Journalists and others killed and arbitrarily detained for exercising their right to freedom of expr

Journalists and others killed and arbitrarily detained for exercising their right to freedom of expr


On 23rd March 2022, photojournalist Fawaz Al-Wafi was found dead in his car in the Wadi Al-Qadi area of the southwestern city of Taiz. According to local sources, he had sustained numerous fatal stab wounds to his chest by unknown assailants. Al-Wafi regularly posted his personal opinions on current affairs, policy and the daily suffering of his fellow citizens on his Facebook page. Al-Wadi’s killing is yet another sharp reminder of the extremely dangerous conditions in which journalists and other media professional work in Yemen. Many of them face death, imprisonment, harassment and torture by all parties to the current conflict for peacefully exercising their right to freedom of expression.

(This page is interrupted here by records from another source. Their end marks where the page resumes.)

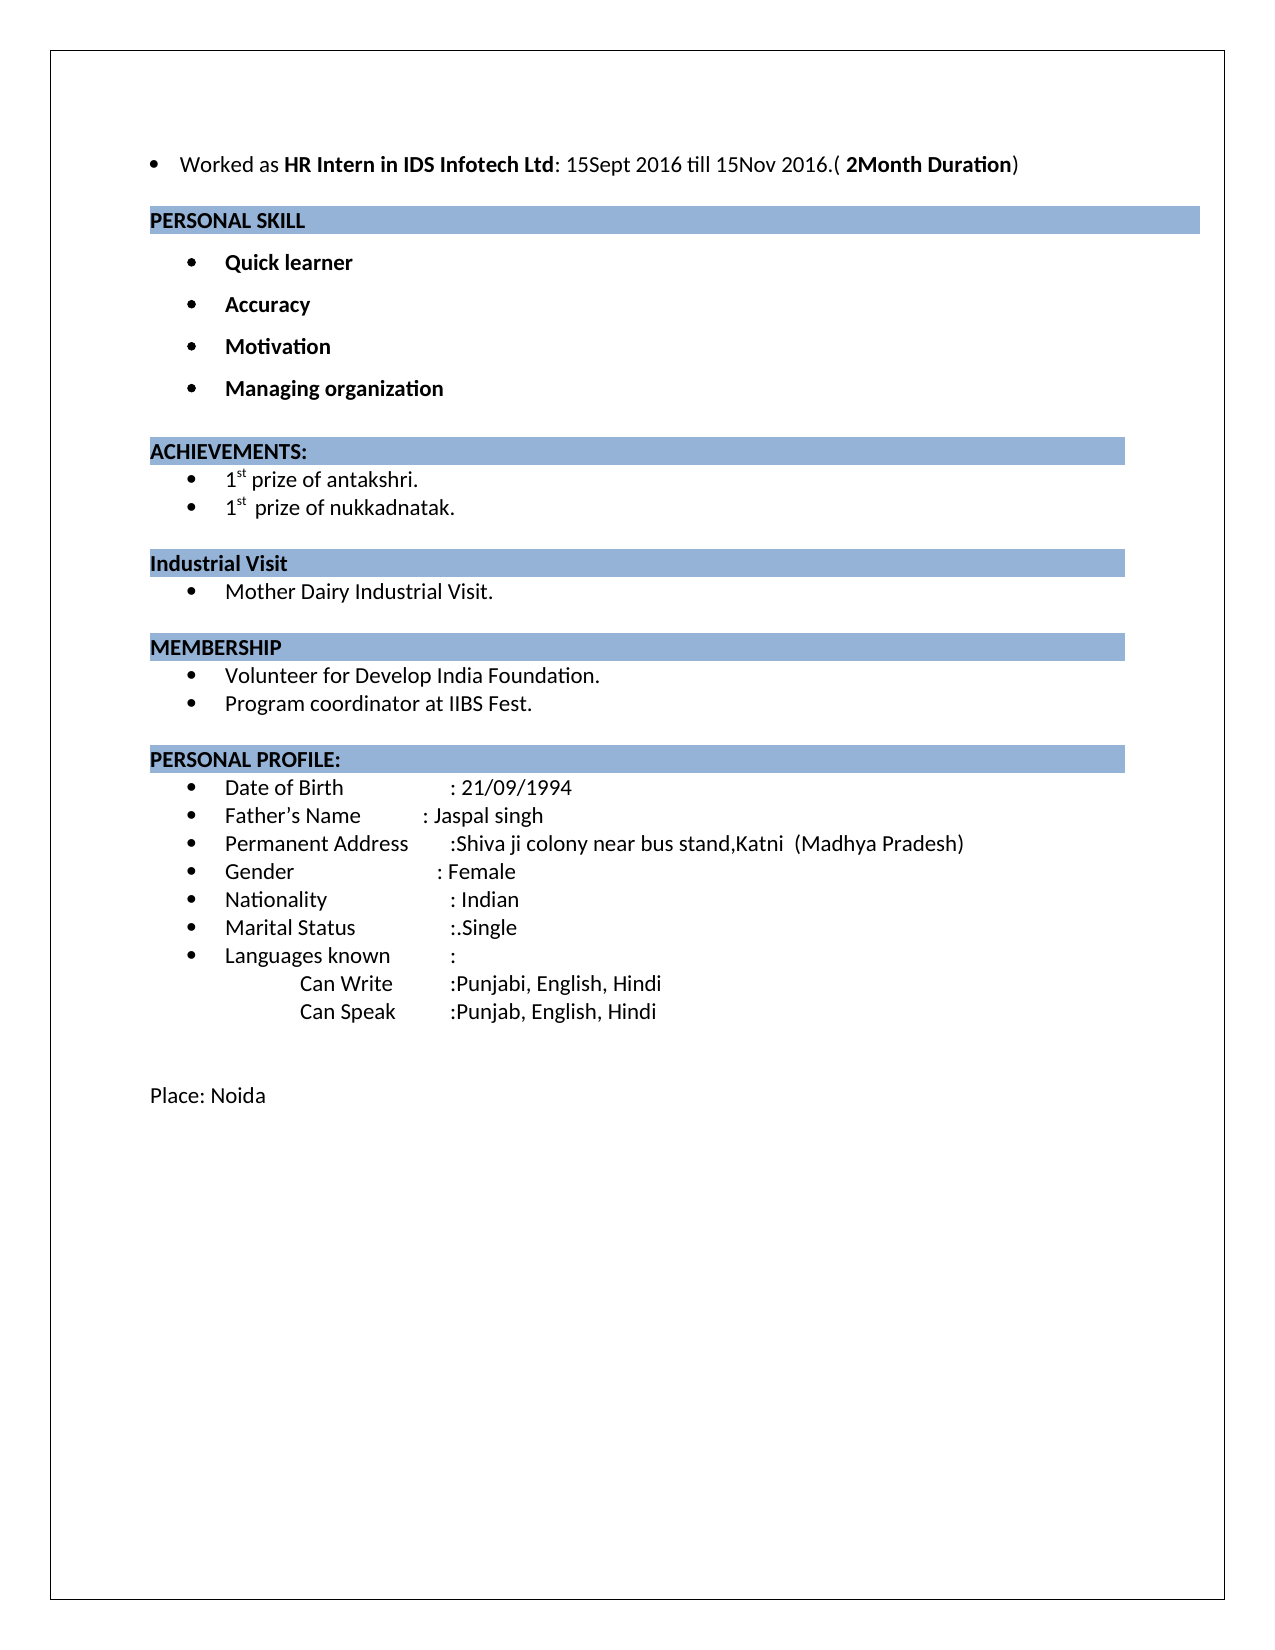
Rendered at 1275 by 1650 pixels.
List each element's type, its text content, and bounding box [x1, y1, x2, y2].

list Languages known : [187, 941, 1125, 969]
text Industrial Visit [150, 549, 1125, 577]
list Date of Birth : 21/09/1994 [187, 773, 1125, 801]
list Motivation [187, 332, 1200, 360]
list Volunteer for Develop India Foundation. [187, 661, 1125, 689]
list 1st prize of antakshri. [187, 465, 1125, 493]
list Accuracy [187, 290, 1200, 318]
list Program coordinator at IIBS Fest. [159, 689, 1125, 717]
list Quick learner [187, 248, 1200, 276]
text Place: Noida [150, 1081, 1125, 1109]
list Nationality : Indian [187, 885, 1125, 913]
text Can Write :Punjabi, English, Hindi [225, 969, 1125, 997]
text PERSONAL PROFILE: [150, 745, 1125, 773]
text MEMBERSHIP [150, 633, 1125, 661]
list Father’s Name : Jaspal singh [187, 801, 1125, 829]
list 1st prize of nukkadnatak. [187, 493, 1125, 521]
list Marital Status :.Single [187, 913, 1125, 941]
list Worked as HR Intern in IDS Infotech Ltd: 15Sept 2016 till 15Nov 2016.( 2Month Duration) [150, 150, 1125, 178]
list Gender : Female [187, 857, 1125, 885]
text Can Speak :Punjab, English, Hindi [150, 997, 1125, 1025]
list Permanent Address :Shiva ji colony near bus stand,Katni (Madhya Pradesh) [187, 829, 1125, 857]
text ACHIEVEMENTS: [150, 437, 1125, 465]
text PERSONAL SKILL [150, 206, 1200, 234]
list Mother Dairy Industrial Visit. [187, 577, 1125, 605]
list Managing organization [187, 374, 1200, 402]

On 4th February 2022, Amnesty International issued an appeal calling on the UK Government to do more to secure the release of a British man who has been detained without charge in Yemen for almost five years. On 4th April 2017, Luke Symons, 29, from Cardiff, was arrested by the Houthi authorities at a security checkpoint in Taiz. According to Symons’ relatives, he was arrested and accused of spying simply because he held a UK passport. He was reportedly subjected to torture during the early days of his detention in attempts to extract a forced confession that he was in fact a British spy. Symons is currently held in solitary confinement in a prison in Sana’a and, in a recent phone call with his family, stated that his detention conditions were having a detrimental impact on his physical and mental health.

On 4th January 2022, journalist Hala Fouad Badawi was transferred from the Military Intelligence Prison to the Central Prison in Mukalla, the capital of Hadhramaut Governorate, following her arrest on 30th December 2021. Her transfer came just one day after her family organised a solidarity sit-in on the morning of 3rd January 2022, in which dozens of journalists, lawyers, civil society activists and citizens participated. The protesters issued a statement saying:

"We appeal to all people of conscience, and we single out the Attorney General and the Minister of Interior to intervene urgently to release this media freedom activist, and to resort to the rule of law."

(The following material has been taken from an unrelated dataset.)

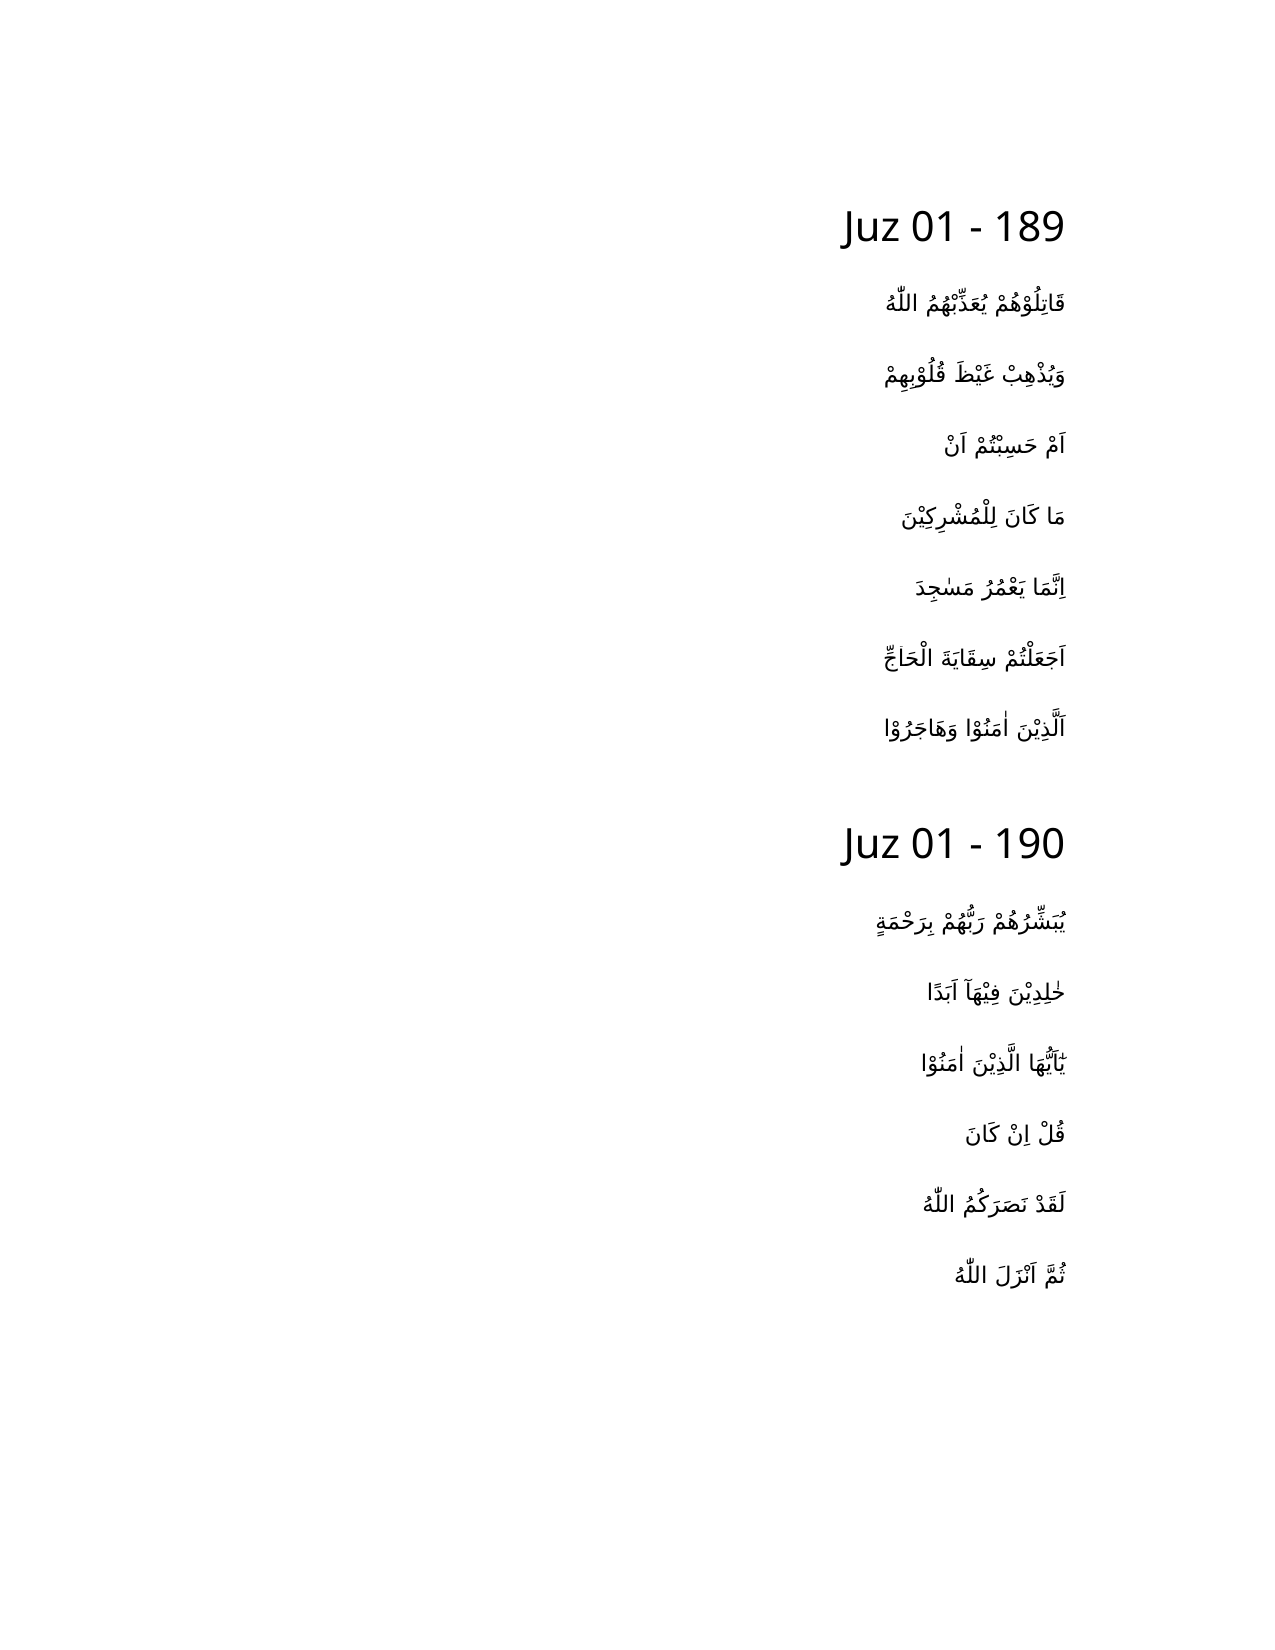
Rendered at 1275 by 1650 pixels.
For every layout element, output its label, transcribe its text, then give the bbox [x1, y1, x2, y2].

table_cell Juz 01 - 190 يُبَشِّرُهُمْ رَبُّهُمْ بِرَحْمَةٍ خٰلِدِيْنَ فِيْهَآ اَبَدًا يٰٓاَيُّهَا الَّذِيْنَ اٰمَنُوْا قُلْ اِنْ كَانَ لَقَدْ نَصَرَكُمُ اللّٰهُ ثُمَّ اَنْزَلَ اللّٰهُ [176, 768, 1076, 1314]
table_header Juz 01 - 189 قَاتِلُوْهُمْ يُعَذِّبْهُمُ اللّٰهُ وَيُذْهِبْ غَيْظَ قُلُوْبِهِمْ اَمْ حَسِبْتُمْ اَنْ مَا كَانَ لِلْمُشْرِكِيْنَ اِنَّمَا يَعْمُرُ مَسٰجِدَ اَجَعَلْتُمْ سِقَايَةَ الْحَاۤجِّ اَلَّذِيْنَ اٰمَنُوْا وَهَاجَرُوْا [176, 150, 1076, 768]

Badawi’s arrest was almost certainly in retaliation for her peaceful online activities, including the use of her Facebook page to highlight social and political issues, such as corruption in her governorate. According to a Facebook post published by Badawi on the day of her arrest, security forces affiliated with the Military Intelligence Department in Mukalla confiscated her mobile phone and handbag before taking her to the Military Intelligence Prison.

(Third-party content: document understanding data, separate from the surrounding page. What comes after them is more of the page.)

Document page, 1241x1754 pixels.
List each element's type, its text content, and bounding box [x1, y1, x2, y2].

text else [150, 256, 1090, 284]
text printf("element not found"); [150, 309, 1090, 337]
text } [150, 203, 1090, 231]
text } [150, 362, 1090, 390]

In January 2022, the Gulf Centre for Human Rights (GCHR) received reliable local reports that the imprisoned actress and model, Intisar Abdulrahman Al-Hammadi, has been subjected to severe mistreatment including solitary confinement, the shaving of her head, beatings, harassment, threats and racist slurs in the Central Prison of Sana’a where she is serving a five-year sentence on spurious charges. On 8th November 2021, the West Capital Municipality Court of First Instance in Sana’a, presided over by Judge Osama Abdulaziz Al-Junaid, handed down a five-year prison sentence to Al-Hammadi after convicting her on charges including prostitution and drug use. She was among four women sentenced to prison in violation of their rights. The others are Yousra Ahmed Al-Nashiri, Mahaliah Abdulwahab Al-Baadani and Ruqaiya Ahmed Al-Sawadi. Although the initial verdict was issued against Al-Hammadi and her colleagues in November 2021, the case file has not been handed over to the defence team, nor has Judge Al-Junaid submitted his ruling in writing for the court records.